Pero cada vez que me asaltaba aquella tentación, algo fortalecía mi decisión. Ahora sé que la carga del Maestro es ligera precisamente porque nosotros aceptamos el yugo.
Mis pruebas personales me han enseñado también el valor del sufrimiento inmerecido. A medida que aumentaban los sufrimientos, me daba cuenta de que existían dos formas de afrontar la situación: o reaccionar con acritud, o intentar transformar el sufrimiento en fuerza creadora. Elegí el segundo camino. Reconociendo la necesidad del sufrimiento, he intentado convertirlo en una virtud. Aunque sólo fuera por salvarme del rencor, he buscado la forma de considerar mis angustias personales como una oportunidad para transformarme y cuidar de la gente involucrada en la trágica situación en que se encuentran. Estos últimos años he vivido en la convicción de que el sufrimiento inmerecido redime. Algunos creen todavía que la Cruz es un obstáculo a superar, otros la consideran una locura; pero yo estoy más convencido que nunca de que es el poder de Dios aplicado a la salvación social e individual.

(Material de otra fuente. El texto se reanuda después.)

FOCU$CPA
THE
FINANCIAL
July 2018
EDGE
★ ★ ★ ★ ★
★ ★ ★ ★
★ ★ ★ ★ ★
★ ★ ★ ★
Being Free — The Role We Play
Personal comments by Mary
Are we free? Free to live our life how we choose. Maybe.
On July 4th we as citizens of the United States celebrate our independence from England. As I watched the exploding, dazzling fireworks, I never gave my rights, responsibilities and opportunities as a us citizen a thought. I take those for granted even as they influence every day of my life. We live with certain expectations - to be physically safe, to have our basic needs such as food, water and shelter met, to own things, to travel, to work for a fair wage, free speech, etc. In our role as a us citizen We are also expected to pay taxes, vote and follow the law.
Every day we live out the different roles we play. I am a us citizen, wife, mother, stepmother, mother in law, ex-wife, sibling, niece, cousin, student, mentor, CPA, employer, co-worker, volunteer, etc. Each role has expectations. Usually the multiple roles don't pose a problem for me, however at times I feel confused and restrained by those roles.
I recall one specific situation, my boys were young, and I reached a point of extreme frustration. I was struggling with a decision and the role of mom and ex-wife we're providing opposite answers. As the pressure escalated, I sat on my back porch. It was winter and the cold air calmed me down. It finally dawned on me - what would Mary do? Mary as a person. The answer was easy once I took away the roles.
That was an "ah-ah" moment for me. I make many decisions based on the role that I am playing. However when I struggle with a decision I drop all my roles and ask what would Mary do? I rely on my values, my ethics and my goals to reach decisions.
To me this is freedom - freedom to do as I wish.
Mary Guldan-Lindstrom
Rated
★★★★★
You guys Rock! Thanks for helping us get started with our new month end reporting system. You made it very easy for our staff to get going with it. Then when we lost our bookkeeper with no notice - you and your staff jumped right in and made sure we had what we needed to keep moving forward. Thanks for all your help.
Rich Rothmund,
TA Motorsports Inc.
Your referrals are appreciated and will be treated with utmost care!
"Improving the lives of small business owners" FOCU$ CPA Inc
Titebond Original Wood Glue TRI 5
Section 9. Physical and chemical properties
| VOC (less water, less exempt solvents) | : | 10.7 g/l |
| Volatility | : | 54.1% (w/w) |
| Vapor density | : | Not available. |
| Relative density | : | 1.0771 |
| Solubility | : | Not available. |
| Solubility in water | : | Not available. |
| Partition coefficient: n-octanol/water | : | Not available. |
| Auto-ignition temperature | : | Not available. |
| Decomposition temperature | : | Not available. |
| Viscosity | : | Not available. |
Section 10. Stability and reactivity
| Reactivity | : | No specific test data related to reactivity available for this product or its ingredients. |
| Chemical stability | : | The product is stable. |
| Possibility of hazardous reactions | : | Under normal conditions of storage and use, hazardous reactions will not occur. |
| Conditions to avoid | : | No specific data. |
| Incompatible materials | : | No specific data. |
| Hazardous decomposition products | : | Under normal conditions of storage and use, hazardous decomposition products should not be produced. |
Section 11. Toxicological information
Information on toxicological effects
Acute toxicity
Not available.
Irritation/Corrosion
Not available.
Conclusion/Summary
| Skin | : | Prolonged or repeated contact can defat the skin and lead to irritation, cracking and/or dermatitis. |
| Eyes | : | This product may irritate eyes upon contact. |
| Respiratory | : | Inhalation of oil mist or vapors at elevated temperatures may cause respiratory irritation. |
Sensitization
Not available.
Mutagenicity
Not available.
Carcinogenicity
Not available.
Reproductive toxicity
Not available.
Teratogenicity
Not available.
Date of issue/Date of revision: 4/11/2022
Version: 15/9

De manera que, como el apóstol Pablo, puedo decir humildemente, pero con legítimo orgullo: «Llevo en mi corazón las señales del señor Jesús». En los angustiosos momentos de estos últimos años también me he acercado más a Dios. Estoy más convencido que nunca de la realidad de un Dios personal. Es cierto que también creo en su personalidad. Pero antes la idea de un Dios personal era poco más que una categoría metafísica que consideraba teológica y filosóficamente satisfactoria. Ahora es una realidad viviente que se ha hecho válida en las experiencias de la vida diaria. Dios ha sido profundamente real para mí en estos años. En medio de los días solitarios y las noches espantosas, he sentido una voz interior que decía: «Valor, estaré contigo». Cuando las cadenas del miedo y las esposas de la frustración han puesto a prueba mis esfuerzos, he sentido el poder de Dios transformando la fatiga de la desesperanza en la plenitud de la esperanza. Estoy convencido de que el universo está sometido al control de un propósito de amor, y de que, en la lucha por el derecho, el hombre tiene una compañía cósmica.

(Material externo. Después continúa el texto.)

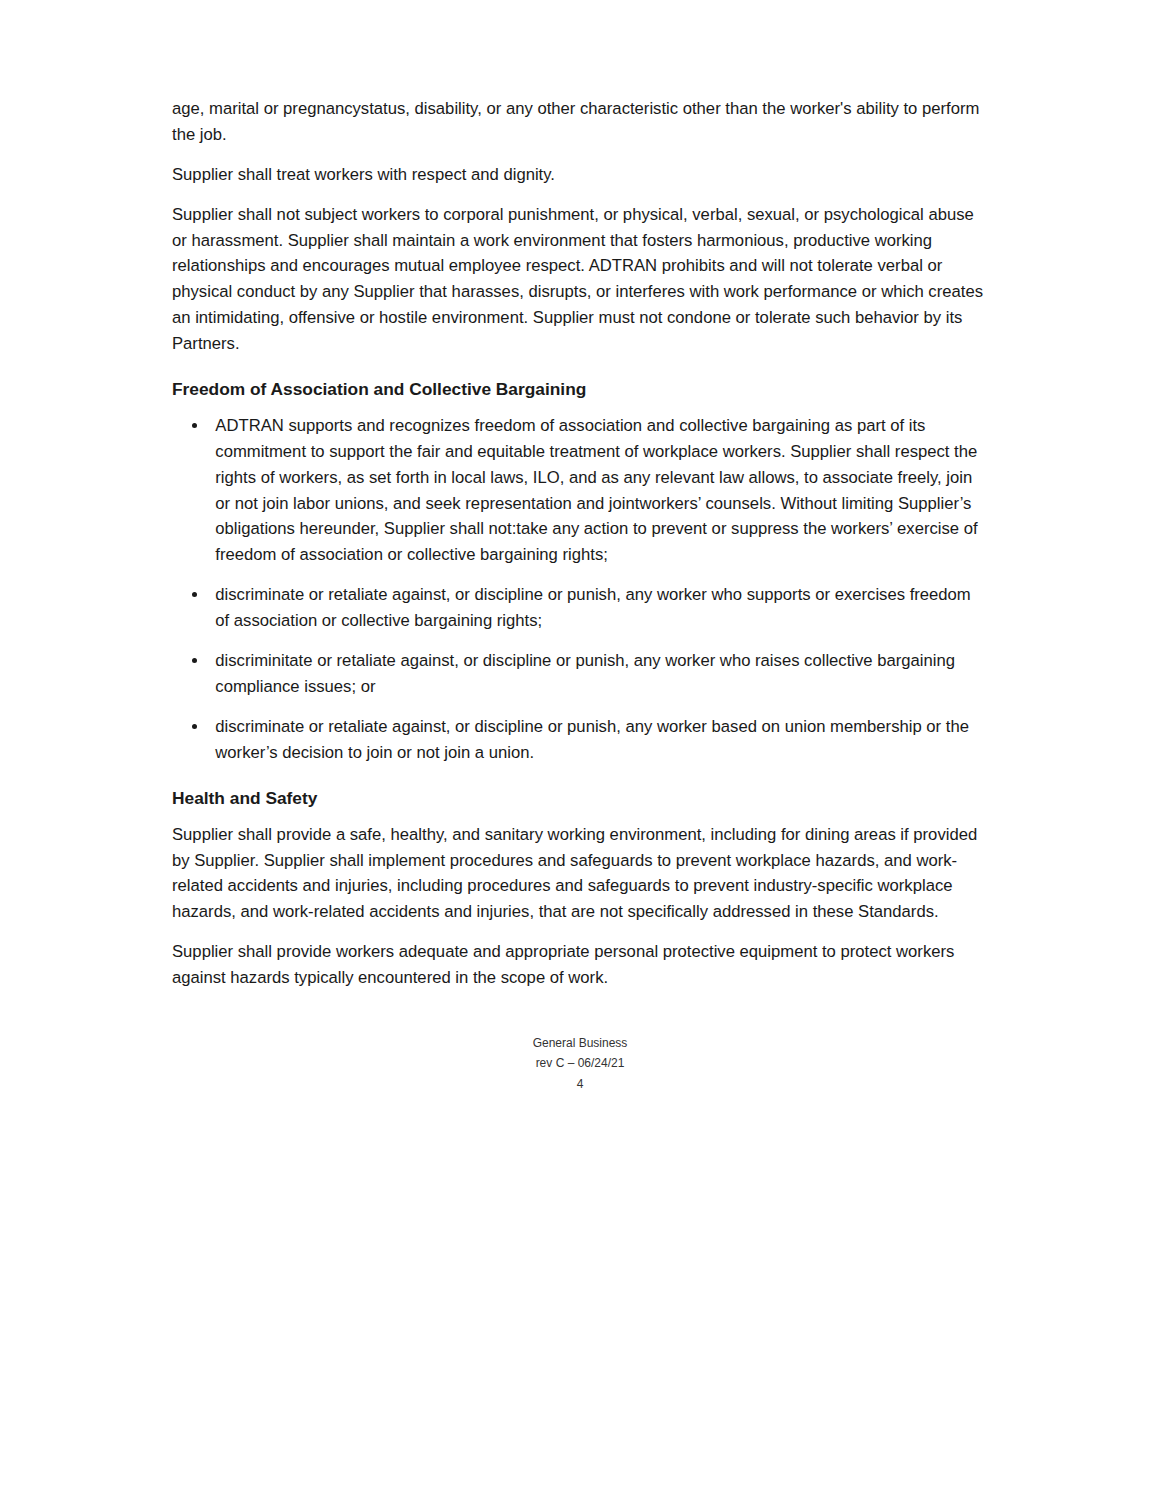age, marital or pregnancystatus, disability, or any other characteristic other than the worker's ability to perform the job.
Supplier shall treat workers with respect and dignity.
Supplier shall not subject workers to corporal punishment, or physical, verbal, sexual, or psychological abuse or harassment. Supplier shall maintain a work environment that fosters harmonious, productive working relationships and encourages mutual employee respect. ADTRAN prohibits and will not tolerate verbal or physical conduct by any Supplier that harasses, disrupts, or interferes with work performance or which creates an intimidating, offensive or hostile environment. Supplier must not condone or tolerate such behavior by its Partners.
Freedom of Association and Collective Bargaining
ADTRAN supports and recognizes freedom of association and collective bargaining as part of its commitment to support the fair and equitable treatment of workplace workers. Supplier shall respect the rights of workers, as set forth in local laws, ILO, and as any relevant law allows, to associate freely, join or not join labor unions, and seek representation and jointworkers’ counsels. Without limiting Supplier’s obligations hereunder, Supplier shall not:take any action to prevent or suppress the workers’ exercise of freedom of association or collective bargaining rights;
discriminate or retaliate against, or discipline or punish, any worker who supports or exercises freedom of association or collective bargaining rights;
discriminitate or retaliate against, or discipline or punish, any worker who raises collective bargaining compliance issues; or
discriminate or retaliate against, or discipline or punish, any worker based on union membership or the worker’s decision to join or not join a union.
Health and Safety
Supplier shall provide a safe, healthy, and sanitary working environment, including for dining areas if provided by Supplier. Supplier shall implement procedures and safeguards to prevent workplace hazards, and work-related accidents and injuries, including procedures and safeguards to prevent industry-specific workplace hazards, and work-related accidents and injuries, that are not specifically addressed in these Standards.
Supplier shall provide workers adequate and appropriate personal protective equipment to protect workers against hazards typically encountered in the scope of work.
General Business
rev C – 06/24/21
4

Detrás de las ásperas apariencias del mundo hay un poder benigno. Decir que este Dios es personal no es convertirlo en un objeto finito junto a los demás objetos, o atribuirle las limitaciones de la personalidad humana; es escoger lo más noble y excelso de nuestra conciencia y afirmar que existe perfectamente en Él. Es cierto que la personalidad humana es limitada, pero como tal personalidad no comporta limitaciones necesarias. Significa simplemente autoconciencia y autodirección. Así pues, en el más puro sentido de la palabra, Dios es un Dios vivo. En Él hay un sentimiento y voluntad del corazón humano; este Dios convida a la plegaria y al mismo tiempo responde.
La última década ha sido verdaderamente apasionante. A pesar de las tensiones e incertidumbres de este periodo, sucede algo verdaderamente significativo. Mueren los viejos sistemas de explotación y opresión; nacen nuevos sistemas de justicia e igualdad. En este sentido real, es una gran época para los que la vivimos. Consiguientemente, no he perdido la esperanza en el futuro.

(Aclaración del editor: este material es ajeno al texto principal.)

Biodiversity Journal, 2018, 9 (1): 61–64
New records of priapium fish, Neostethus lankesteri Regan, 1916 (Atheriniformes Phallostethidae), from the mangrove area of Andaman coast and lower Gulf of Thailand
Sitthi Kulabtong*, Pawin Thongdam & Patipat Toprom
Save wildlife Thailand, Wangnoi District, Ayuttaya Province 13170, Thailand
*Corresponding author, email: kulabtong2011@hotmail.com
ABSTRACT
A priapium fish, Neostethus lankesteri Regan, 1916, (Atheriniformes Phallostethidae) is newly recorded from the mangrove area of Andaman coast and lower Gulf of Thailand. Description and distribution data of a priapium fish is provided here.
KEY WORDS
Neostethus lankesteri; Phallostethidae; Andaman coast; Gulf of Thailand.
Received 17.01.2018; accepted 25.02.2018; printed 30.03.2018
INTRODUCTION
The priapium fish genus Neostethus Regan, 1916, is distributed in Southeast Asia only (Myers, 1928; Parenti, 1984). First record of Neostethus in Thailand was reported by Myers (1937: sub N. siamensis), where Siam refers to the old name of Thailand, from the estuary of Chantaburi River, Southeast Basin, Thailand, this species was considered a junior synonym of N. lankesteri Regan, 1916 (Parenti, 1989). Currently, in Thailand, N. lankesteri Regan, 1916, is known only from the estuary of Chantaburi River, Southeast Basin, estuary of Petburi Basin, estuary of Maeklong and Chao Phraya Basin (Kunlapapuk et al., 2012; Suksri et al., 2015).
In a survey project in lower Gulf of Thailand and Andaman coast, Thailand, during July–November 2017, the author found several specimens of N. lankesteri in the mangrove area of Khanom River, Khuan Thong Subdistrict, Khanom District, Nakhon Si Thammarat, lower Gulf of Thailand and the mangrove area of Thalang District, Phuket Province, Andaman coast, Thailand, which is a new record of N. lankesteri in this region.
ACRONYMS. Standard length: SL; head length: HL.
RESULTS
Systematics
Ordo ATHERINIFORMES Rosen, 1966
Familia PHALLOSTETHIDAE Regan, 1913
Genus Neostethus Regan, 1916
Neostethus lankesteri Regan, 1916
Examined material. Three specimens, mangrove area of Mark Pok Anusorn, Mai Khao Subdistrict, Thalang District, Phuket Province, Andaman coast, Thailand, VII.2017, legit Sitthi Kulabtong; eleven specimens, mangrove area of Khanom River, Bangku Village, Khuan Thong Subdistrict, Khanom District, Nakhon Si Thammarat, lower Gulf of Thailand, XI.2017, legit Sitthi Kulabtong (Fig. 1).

Admito que el optimismo superficial de ayer es imposible. Admito que nos enfrentamos con una crisis mundial que nos abandona al creciente murmullo del mar inquieto de la vida. Pero todas las crisis tienen sus peligros y sus oportunidades. Tanto puede representar la salvación como la condenación. En un mundo oscuro, confuso, el reino de Dios puede todavía imperar en el corazón de los hombres.